How is organic matter trapped and transformed to create an oil reserve?
The oil reserves that we are currently using are the by-product of the decomposition of the prehistoric organisms that were buried in the crust and were preserved for millions of years. Organic components of the dead bodies are mixed with sedimentary rocks, silts and sand. In time, the dead bodies are covered with increasing amounts of mud, clay, sand and salts that traps the organic component deep down until it is converted into other form. With the extreme temperature and pressure, these materials are turned into crude oil which is one of the main sources of petroleum in the world.
You've just described the formation of fossil fuels. Prehistoric dead organic matter is buried under rock, mud, and sand. As millions of years passed, the organic matter decomposed and decayed. The type of fossil fuel depends on the specific temperature and pressured conditions at the time.
For example, oil and natural gas were created from organisms that lived in the water and were buried under ocean or river sediments. Long after the great prehistoric seas and rivers vanished, heat, pressure and bacteria combined to compress and "cook" the organic material under layers of silt. In most areas, a thick liquid called oil formed first, but in deeper, hot regions underground, the cooking process continued until natural gas was formed.

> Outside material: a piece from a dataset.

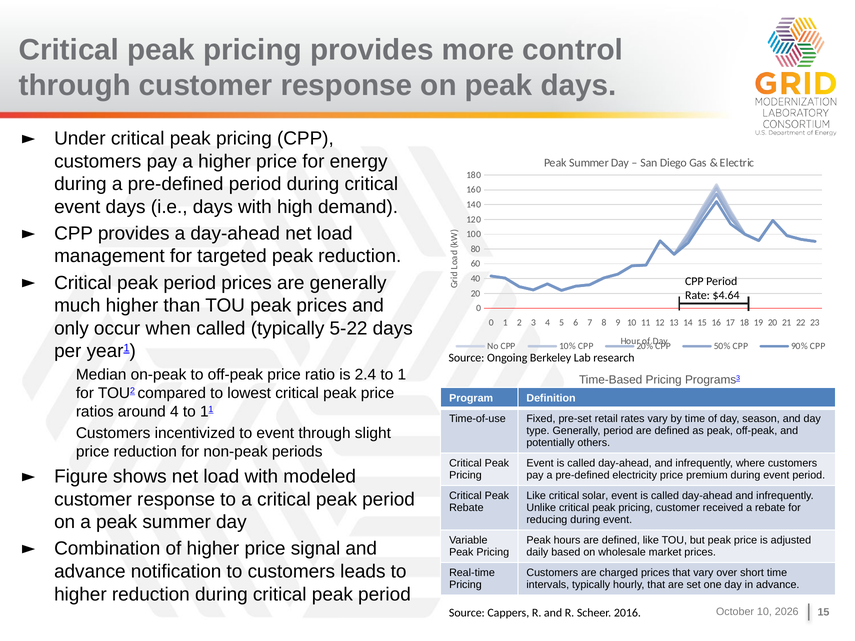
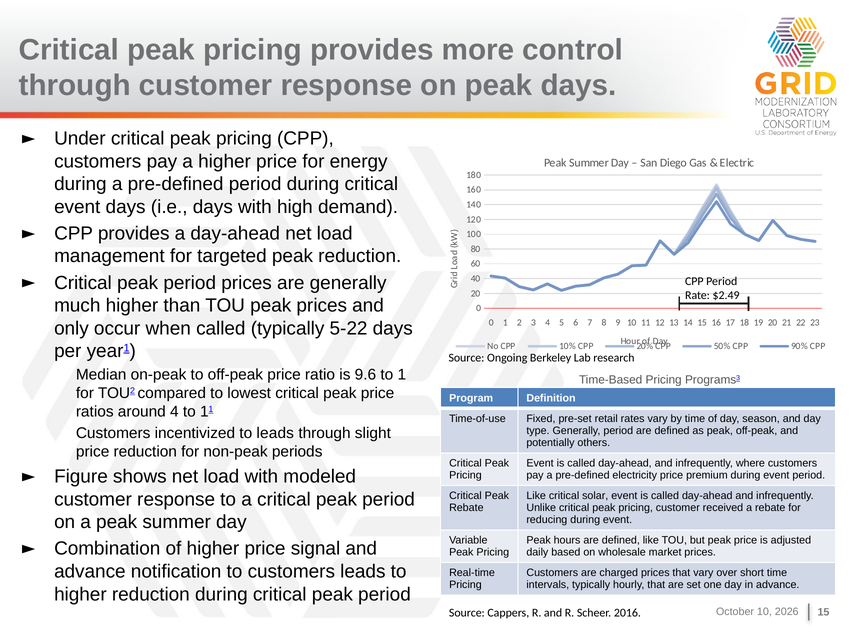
$4.64: $4.64 -> $2.49
2.4: 2.4 -> 9.6
to event: event -> leads
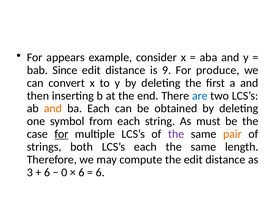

Over time, some of this oil and natural gas began working its way upward through the earth's crust until they ran into rock formations called "caprocks" that are dense enough to prevent them from seeping to the surface. It is from under these caprocks that most oil and natural gas is produced today.
Coal is formed in a similar manner but there are some key differences. Namely, instead of organisms in the ocean; organisms in wetlands caused the formation of coal.